Copy every record word for word. The images stay behind.
--- START ---
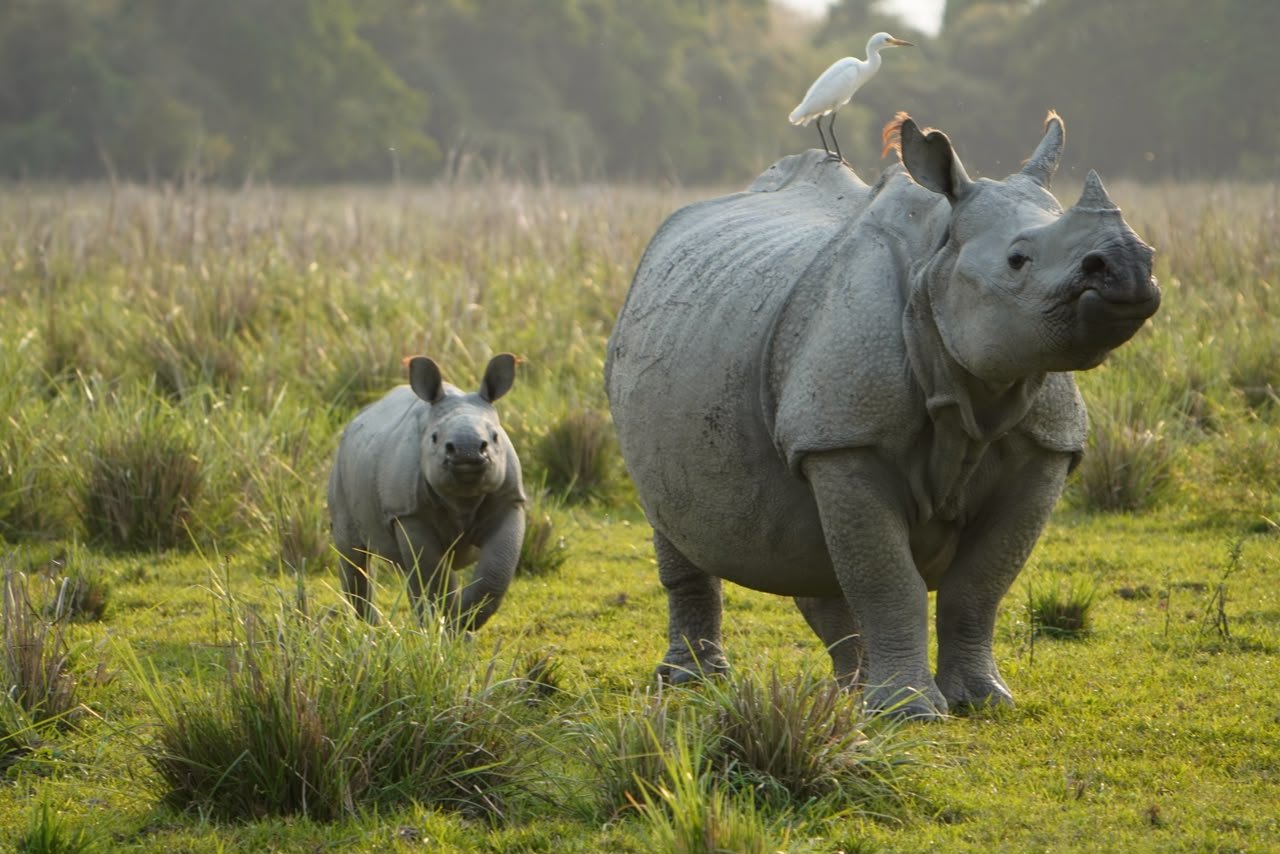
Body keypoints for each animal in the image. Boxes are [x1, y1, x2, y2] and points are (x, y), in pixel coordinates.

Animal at [328, 354, 526, 629]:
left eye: (495, 437)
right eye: (434, 437)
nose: (467, 451)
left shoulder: (509, 501)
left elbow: (494, 575)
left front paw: (462, 622)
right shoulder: (409, 513)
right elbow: (433, 580)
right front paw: (446, 626)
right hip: (341, 467)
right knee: (354, 553)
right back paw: (376, 630)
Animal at [605, 113, 1159, 718]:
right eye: (1018, 260)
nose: (1130, 265)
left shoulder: (1047, 444)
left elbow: (978, 586)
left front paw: (984, 702)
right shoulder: (847, 439)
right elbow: (888, 579)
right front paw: (910, 712)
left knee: (817, 552)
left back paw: (851, 694)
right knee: (673, 521)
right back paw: (693, 682)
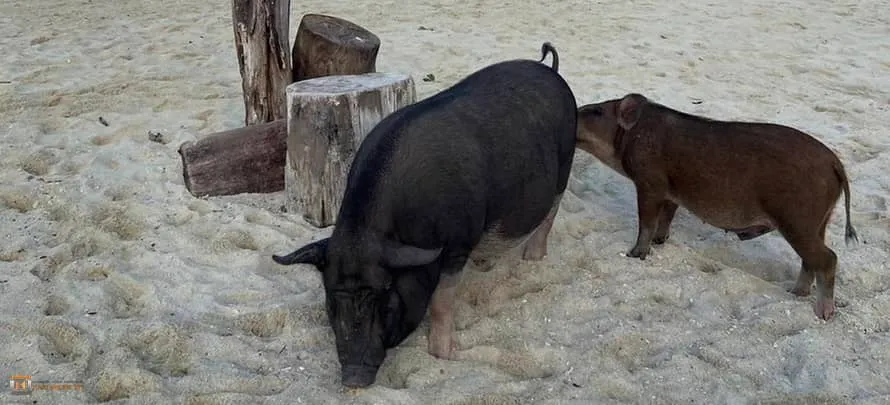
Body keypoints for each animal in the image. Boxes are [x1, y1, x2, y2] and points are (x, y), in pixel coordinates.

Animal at [272, 42, 577, 388]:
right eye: (331, 297)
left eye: (385, 294)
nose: (352, 378)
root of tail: (551, 71)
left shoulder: (459, 240)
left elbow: (442, 301)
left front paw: (443, 356)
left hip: (565, 163)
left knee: (551, 211)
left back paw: (533, 258)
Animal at [575, 93, 858, 321]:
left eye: (597, 111)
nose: (577, 109)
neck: (632, 137)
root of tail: (835, 163)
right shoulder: (671, 193)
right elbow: (666, 217)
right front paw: (660, 241)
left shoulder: (649, 184)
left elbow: (647, 221)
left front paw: (635, 254)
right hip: (819, 223)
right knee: (811, 260)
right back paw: (794, 293)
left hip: (797, 221)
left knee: (828, 258)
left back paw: (823, 314)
--- END ---
**Output below:**
Body keypoints for each animal in the image. Boxes are [x1, y1, x2, y2] and points are (x, y), in pixel coordinates.

Animal at [328, 354, 526, 629]:
left eye: (495, 437)
right eye: (434, 437)
nose: (467, 451)
left shoulder: (509, 501)
left elbow: (494, 575)
left front paw: (462, 622)
right shoulder: (409, 513)
right elbow: (433, 580)
right front paw: (446, 626)
right hip: (341, 467)
right knee: (354, 553)
right back paw: (376, 630)
Animal at [605, 113, 1159, 718]:
right eye: (1018, 260)
nose: (1130, 265)
left shoulder: (1047, 444)
left elbow: (978, 586)
left front paw: (984, 702)
right shoulder: (847, 439)
right elbow: (888, 579)
right front paw: (910, 712)
left knee: (817, 552)
left back paw: (851, 694)
right knee: (673, 521)
right back paw: (693, 682)
Body keypoints for each animal in the image. Boxes are [x1, y1, x2, y2] and points are (x, y), in pixel coordinates.

Animal at [272, 42, 577, 388]:
right eye: (331, 297)
left eye: (385, 294)
nose: (352, 378)
root of tail: (551, 71)
left shoulder: (459, 240)
left elbow: (442, 301)
left front paw: (443, 356)
left hip: (565, 163)
left knee: (551, 211)
left back paw: (533, 258)
Animal at [575, 93, 858, 321]:
left eye: (597, 111)
nose: (577, 109)
neck: (632, 137)
root of tail: (835, 163)
right shoulder: (671, 193)
right elbow: (666, 217)
right front paw: (660, 241)
left shoulder: (649, 184)
left elbow: (647, 221)
left front paw: (635, 254)
right hip: (819, 223)
right knee: (811, 260)
right back paw: (794, 293)
left hip: (797, 221)
left knee: (828, 258)
left back paw: (823, 314)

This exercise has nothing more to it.